• EXTRACT TO READ
###
With their heart-shaped white faces and mahogany eyes, barn owls rank high in adorability. But it’s their acute sight and hearing that captivate Eric Knudsen.
“They have a tremendous capacity for localizing sounds,” Knudsen says about the creatures that are commonly called ghost owls or spirit owls. “You never see them because they only come out after dark. Then they take the place of red-tailed hawks, hunting rodents and mice by starlight.”
Chair of the neurobiology department at the School of Medicine, Knudsen has been studying barn owls for more than 25 years. Over the decades, he has altered their hearing with earplugs and fitted them with glasses that skew their vision. And he’s been amazed at how the birds have made adjustments and continued to zero in on their prey with singular accuracy.
Understanding how juvenile and adult owls’ brains function has implications for rehabilitating humans after brain injuries, such as those that result from strokes. “The basic issue we’re concerned with is the mechanism of learning—how owls’ brains learn from experience,” Knudsen says. “You can think of it like learning a foreign language when you’re very young: if you’re re-exposed, you can pick it up quickly. There’s something about early learning that can leave traces in the brain.”
Knudsen and his graduate students have monitored juvenile owls while playing them sounds of squeaking or chewing or even tiptoeing mice in the forest. They’ve found that the 8-month-old youngsters, who are constantly picking up new skills and processing new information about their world, can adjust the neurological maps that guide them to the sounds. For example, if a young owl is fitted with a pair of glasses that shifts everything in his field of vision to the right, he will see objects to his left when he looks straight ahead. But within several weeks, the bespectacled little bird will make an adjustment, shifting his head to the right to see what is directly in front of him. Adult owls, by comparison, cannot make a similar adjustment—unless they were fitted with the prism spectacles as juveniles, or unless the glasses are adjusted in small increments over a longer period of time. Bottom line: juvenile owls learn in huge leaps, but adults have to take much smaller steps.
“One implication of the incremental trend is that if you want to rehabilitate some capacity [lost to stroke], you want to assess what the person is capable of dealing with, and gradually modify within that range,” Knudsen says. “You don’t want to try to reinstitute total capacity in one step.”
###
• PROBLEM DESCRIPTION
Can you quote the barn owl article word for word, starting with "With their heart-shaped" and going on through "captivate Eric Knudsen."?

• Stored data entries
###
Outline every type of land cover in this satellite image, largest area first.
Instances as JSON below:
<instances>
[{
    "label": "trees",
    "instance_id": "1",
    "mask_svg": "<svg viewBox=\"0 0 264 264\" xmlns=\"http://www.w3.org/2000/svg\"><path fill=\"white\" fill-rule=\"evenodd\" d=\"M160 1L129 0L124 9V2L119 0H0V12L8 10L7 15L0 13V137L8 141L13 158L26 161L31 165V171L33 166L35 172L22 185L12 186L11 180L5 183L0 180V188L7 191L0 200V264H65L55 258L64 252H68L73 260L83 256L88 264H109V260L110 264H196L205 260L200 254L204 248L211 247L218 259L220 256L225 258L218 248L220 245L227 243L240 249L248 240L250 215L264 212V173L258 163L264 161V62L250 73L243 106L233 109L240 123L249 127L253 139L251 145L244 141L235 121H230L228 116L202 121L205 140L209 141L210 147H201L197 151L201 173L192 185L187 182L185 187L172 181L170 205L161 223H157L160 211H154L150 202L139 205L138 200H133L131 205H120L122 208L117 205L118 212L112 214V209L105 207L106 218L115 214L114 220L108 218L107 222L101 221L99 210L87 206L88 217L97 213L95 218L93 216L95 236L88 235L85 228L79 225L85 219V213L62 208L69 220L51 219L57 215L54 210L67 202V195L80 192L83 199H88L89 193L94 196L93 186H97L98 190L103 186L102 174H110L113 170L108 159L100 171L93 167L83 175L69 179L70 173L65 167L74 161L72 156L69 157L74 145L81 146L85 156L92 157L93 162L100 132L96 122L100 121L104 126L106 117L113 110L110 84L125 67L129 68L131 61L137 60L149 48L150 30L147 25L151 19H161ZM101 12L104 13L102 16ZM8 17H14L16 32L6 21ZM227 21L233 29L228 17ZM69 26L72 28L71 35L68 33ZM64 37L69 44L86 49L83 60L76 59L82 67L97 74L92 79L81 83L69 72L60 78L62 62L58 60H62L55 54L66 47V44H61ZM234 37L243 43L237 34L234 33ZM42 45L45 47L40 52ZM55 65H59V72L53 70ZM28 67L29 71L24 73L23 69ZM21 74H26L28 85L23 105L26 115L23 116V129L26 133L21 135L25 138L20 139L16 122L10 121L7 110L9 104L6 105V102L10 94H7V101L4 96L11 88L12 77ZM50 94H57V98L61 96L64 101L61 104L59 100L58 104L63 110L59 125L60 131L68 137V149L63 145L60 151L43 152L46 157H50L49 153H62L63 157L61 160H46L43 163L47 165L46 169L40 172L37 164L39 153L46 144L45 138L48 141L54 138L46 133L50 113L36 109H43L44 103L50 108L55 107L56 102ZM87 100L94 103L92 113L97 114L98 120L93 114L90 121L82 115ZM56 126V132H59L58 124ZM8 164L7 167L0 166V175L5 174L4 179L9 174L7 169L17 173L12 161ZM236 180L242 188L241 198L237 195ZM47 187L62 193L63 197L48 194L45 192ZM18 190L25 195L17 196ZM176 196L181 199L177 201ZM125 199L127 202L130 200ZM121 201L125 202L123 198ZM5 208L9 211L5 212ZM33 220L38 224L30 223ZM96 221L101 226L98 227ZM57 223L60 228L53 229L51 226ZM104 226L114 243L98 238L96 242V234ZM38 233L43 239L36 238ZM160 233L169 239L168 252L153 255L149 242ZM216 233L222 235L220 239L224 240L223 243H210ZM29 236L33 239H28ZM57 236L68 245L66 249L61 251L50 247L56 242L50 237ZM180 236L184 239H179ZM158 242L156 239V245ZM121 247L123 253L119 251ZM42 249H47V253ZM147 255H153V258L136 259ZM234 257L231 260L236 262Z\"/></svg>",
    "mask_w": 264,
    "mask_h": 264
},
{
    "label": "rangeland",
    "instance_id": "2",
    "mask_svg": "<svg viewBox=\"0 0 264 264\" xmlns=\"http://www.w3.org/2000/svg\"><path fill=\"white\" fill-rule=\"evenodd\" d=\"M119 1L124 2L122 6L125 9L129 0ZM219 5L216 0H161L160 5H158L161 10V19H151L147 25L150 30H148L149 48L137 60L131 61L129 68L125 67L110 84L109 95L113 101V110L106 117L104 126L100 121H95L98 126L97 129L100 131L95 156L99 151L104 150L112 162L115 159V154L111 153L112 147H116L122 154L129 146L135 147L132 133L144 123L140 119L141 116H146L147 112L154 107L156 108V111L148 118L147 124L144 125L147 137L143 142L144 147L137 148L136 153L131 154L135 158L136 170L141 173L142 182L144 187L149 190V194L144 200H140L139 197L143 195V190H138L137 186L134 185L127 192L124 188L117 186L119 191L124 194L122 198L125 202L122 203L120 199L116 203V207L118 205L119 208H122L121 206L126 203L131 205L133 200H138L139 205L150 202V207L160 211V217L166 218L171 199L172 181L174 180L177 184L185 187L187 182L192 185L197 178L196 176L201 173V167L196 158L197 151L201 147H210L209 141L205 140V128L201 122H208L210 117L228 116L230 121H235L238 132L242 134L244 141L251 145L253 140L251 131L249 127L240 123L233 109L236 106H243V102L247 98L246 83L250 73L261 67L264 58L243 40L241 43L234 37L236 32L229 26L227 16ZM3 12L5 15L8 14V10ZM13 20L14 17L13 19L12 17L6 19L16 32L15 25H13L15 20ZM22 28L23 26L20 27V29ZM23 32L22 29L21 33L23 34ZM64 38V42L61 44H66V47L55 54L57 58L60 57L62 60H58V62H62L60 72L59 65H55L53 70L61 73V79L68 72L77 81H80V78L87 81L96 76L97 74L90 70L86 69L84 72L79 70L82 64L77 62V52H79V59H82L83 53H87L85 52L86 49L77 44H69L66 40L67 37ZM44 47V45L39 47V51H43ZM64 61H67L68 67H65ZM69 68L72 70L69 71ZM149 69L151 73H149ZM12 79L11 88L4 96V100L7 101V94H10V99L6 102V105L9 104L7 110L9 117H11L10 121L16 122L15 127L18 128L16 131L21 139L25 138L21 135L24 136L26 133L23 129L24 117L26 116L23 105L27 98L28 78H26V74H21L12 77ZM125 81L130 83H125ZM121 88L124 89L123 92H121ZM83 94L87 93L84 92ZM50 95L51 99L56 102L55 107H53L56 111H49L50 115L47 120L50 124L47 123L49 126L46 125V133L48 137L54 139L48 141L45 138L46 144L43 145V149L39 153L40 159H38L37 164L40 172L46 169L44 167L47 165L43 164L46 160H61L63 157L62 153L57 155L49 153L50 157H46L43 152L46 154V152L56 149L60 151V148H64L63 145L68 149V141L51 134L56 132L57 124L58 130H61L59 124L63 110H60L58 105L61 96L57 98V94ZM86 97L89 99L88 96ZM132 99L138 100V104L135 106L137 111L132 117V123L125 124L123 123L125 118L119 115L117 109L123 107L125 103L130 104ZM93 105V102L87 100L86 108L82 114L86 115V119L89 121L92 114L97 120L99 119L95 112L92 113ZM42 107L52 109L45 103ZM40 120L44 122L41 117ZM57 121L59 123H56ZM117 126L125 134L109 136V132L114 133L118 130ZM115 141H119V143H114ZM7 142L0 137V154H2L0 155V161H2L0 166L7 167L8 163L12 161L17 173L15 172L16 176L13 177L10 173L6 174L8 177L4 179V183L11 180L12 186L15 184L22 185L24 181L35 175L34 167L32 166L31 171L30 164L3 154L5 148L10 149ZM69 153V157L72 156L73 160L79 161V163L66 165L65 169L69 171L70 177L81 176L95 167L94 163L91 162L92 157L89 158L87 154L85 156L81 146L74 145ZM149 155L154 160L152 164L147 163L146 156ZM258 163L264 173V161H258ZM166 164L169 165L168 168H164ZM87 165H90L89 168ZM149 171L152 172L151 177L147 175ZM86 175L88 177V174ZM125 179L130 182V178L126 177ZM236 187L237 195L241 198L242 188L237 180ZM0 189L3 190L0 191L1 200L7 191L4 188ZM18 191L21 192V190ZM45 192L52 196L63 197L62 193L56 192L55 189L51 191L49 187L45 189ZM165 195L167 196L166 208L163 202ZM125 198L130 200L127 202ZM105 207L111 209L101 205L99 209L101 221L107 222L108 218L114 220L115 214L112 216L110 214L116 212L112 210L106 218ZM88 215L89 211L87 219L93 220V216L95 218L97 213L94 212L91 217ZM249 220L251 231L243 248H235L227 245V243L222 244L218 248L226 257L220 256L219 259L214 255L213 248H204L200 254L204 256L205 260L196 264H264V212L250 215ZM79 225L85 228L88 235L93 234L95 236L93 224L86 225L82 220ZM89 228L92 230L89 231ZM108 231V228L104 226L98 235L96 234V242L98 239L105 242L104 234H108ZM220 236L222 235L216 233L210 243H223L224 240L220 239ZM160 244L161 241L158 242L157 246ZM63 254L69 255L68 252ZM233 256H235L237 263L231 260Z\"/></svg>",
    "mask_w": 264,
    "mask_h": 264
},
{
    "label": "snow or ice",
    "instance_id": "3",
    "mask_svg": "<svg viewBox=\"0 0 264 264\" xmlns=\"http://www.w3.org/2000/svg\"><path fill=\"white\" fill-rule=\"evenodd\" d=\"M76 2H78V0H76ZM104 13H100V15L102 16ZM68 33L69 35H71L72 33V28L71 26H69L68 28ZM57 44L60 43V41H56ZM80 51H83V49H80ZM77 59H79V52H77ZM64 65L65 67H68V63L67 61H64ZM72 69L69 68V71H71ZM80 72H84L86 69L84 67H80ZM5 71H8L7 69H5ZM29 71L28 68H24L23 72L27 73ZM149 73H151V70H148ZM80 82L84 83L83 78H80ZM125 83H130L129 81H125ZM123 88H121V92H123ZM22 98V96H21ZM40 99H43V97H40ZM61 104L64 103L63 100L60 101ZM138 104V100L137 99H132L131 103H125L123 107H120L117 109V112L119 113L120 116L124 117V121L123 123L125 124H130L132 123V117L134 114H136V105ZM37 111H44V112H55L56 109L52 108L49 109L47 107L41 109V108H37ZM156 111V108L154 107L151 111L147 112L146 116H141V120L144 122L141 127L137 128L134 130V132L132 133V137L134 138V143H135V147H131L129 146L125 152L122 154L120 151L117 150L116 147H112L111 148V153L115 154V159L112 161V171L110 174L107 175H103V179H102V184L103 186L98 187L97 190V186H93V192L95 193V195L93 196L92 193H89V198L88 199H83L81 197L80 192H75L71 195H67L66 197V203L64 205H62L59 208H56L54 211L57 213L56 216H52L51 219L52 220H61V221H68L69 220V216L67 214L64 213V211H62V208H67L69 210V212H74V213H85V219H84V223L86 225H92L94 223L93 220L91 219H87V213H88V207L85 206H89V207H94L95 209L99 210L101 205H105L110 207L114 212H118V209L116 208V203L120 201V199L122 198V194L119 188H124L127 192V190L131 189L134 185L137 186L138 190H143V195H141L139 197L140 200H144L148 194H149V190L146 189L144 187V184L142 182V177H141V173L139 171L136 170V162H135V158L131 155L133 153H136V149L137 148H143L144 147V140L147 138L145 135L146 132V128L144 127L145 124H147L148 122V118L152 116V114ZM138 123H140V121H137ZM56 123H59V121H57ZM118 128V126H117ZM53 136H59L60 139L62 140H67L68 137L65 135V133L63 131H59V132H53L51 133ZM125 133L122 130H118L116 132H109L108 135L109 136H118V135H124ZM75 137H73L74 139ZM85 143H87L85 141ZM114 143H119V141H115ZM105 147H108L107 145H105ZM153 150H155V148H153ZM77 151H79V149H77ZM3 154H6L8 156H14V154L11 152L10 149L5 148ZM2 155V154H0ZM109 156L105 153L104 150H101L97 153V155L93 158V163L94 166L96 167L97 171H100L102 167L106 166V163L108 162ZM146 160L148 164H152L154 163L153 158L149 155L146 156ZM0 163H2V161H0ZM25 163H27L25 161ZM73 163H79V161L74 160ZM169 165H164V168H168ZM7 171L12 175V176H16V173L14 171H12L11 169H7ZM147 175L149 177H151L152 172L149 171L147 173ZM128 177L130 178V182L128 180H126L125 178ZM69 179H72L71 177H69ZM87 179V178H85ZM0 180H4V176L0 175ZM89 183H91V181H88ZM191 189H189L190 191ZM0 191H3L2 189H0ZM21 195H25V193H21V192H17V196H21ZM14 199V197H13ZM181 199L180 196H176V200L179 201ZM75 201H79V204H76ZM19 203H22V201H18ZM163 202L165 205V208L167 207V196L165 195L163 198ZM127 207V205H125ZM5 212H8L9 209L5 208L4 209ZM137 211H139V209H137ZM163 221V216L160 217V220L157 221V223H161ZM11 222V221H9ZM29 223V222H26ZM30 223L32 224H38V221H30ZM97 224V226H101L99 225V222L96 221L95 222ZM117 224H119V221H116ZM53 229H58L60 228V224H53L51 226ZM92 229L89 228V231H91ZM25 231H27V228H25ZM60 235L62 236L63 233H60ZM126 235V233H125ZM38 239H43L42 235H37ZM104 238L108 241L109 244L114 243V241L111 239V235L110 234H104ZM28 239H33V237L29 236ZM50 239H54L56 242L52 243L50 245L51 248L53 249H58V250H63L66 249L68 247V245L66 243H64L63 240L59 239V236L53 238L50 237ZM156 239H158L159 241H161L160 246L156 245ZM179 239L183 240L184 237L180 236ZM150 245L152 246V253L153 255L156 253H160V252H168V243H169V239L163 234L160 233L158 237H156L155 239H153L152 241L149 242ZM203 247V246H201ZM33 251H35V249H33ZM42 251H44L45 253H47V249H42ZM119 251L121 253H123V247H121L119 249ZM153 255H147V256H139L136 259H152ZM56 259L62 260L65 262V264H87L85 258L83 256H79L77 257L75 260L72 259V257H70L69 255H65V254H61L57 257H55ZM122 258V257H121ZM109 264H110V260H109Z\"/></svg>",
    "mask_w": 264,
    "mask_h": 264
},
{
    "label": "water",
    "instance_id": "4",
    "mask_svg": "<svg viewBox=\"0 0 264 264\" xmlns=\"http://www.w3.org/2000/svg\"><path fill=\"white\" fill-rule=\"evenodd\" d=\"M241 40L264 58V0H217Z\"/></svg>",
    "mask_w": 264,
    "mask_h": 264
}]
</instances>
###
• OUTPUT BELOW
With their heart-shaped white faces and mahogany eyes, barn owls rank high in adorability. But it’s their acute sight and hearing that captivate Eric Knudsen.